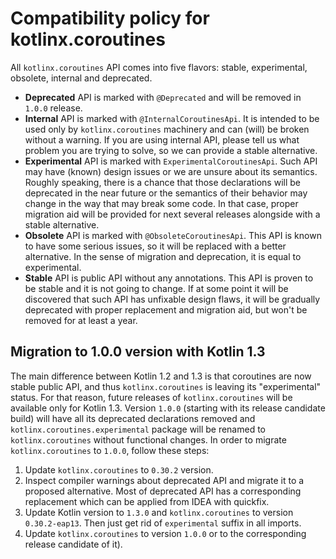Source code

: # Compatibility policy for kotlinx.coroutines 

All `kotlinx.coroutines` API comes into five flavors: stable, experimental, obsolete, internal and deprecated.
 * **Deprecated** API is marked with `@Deprecated` and will be removed in `1.0.0` release.  
 * **Internal**  API is marked with `@InternalCoroutinesApi`. It is intended to be used only by `kotlinx.coroutines` machinery and can (will) be broken without a warning. If you are using internal API, please tell us what problem you are trying to solve, so we can provide a stable alternative.
 * **Experimental** API is marked with `ExperimentalCoroutinesApi`. Such API may have (known) design issues or we are unsure about its semantics. 
 Roughly speaking, there is a chance that those declarations will be deprecated in the near future or the semantics of their behavior may change in the way that may break some code. In that case, proper migration aid
 will be provided for next several releases alongside with a stable alternative.
 * **Obsolete** API is marked with `@ObsoleteCoroutinesApi`. This API is known to have some serious issues, so it will be replaced with a better alternative.
   In the sense of migration and deprecation, it is equal to experimental.
 * **Stable** API is public API without any annotations. This API is proven to be stable and it is not going to change. If at some point it will be discovered that such API has unfixable design flaws, 
 it will be gradually deprecated with proper replacement and migration aid, but won't be removed for at least a year.

## Migration to 1.0.0 version with Kotlin 1.3

The main difference between Kotlin 1.2 and 1.3 is that coroutines are now 
stable public API, and thus `kotlinx.coroutines` is leaving its "experimental" status. For that reason, future releases of `kotlinx.coroutines` will be available only for Kotlin 1.3.
Version `1.0.0` (starting with its release candidate build) will have all its deprecated declarations removed and `kotlinx.coroutines.experimental` package will be renamed to `kotlinx.coroutines` without functional changes.
In order to migrate `kotlinx.coroutines` to `1.0.0`, follow these steps:

1. Update `kotlinx.coroutines` to `0.30.2` version.
2. Inspect compiler warnings about deprecated API and migrate it to a proposed alternative. Most of deprecated API has a corresponding   replacement which can be applied from IDEA with quickfix.
3. Update Kotlin version to `1.3.0` and `kotlinx.coroutines` to version `0.30.2-eap13`. Then just get rid of `experimental` suffix in all imports.
4. Update `kotlinx.coroutines` to version `1.0.0` or to the corresponding release candidate of it).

::::::

Task requirements
The entries are to be copied exactly, and each image is to be omitted.

Solution to this task
Source code

: # Compatibility policy for kotlinx.coroutines 

All `kotlinx.coroutines` API comes into five flavors: stable, experimental, obsolete, internal and deprecated.
 * **Deprecated** API is marked with `@Deprecated` and will be removed in `1.0.0` release.  
 * **Internal**  API is marked with `@InternalCoroutinesApi`. It is intended to be used only by `kotlinx.coroutines` machinery and can (will) be broken without a warning. If you are using internal API, please tell us what problem you are trying to solve, so we can provide a stable alternative.
 * **Experimental** API is marked with `ExperimentalCoroutinesApi`. Such API may have (known) design issues or we are unsure about its semantics. 
 Roughly speaking, there is a chance that those declarations will be deprecated in the near future or the semantics of their behavior may change in the way that may break some code. In that case, proper migration aid
 will be provided for next several releases alongside with a stable alternative.
 * **Obsolete** API is marked with `@ObsoleteCoroutinesApi`. This API is known to have some serious issues, so it will be replaced with a better alternative.
   In the sense of migration and deprecation, it is equal to experimental.
 * **Stable** API is public API without any annotations. This API is proven to be stable and it is not going to change. If at some point it will be discovered that such API has unfixable design flaws, 
 it will be gradually deprecated with proper replacement and migration aid, but won't be removed for at least a year.

## Migration to 1.0.0 version with Kotlin 1.3

The main difference between Kotlin 1.2 and 1.3 is that coroutines are now 
stable public API, and thus `kotlinx.coroutines` is leaving its "experimental" status. For that reason, future releases of `kotlinx.coroutines` will be available only for Kotlin 1.3.
Version `1.0.0` (starting with its release candidate build) will have all its deprecated declarations removed and `kotlinx.coroutines.experimental` package will be renamed to `kotlinx.coroutines` without functional changes.
In order to migrate `kotlinx.coroutines` to `1.0.0`, follow these steps:

1. Update `kotlinx.coroutines` to `0.30.2` version.
2. Inspect compiler warnings about deprecated API and migrate it to a proposed alternative. Most of deprecated API has a corresponding   replacement which can be applied from IDEA with quickfix.
3. Update Kotlin version to `1.3.0` and `kotlinx.coroutines` to version `0.30.2-eap13`. Then just get rid of `experimental` suffix in all imports.
4. Update `kotlinx.coroutines` to version `1.0.0` or to the corresponding release candidate of it).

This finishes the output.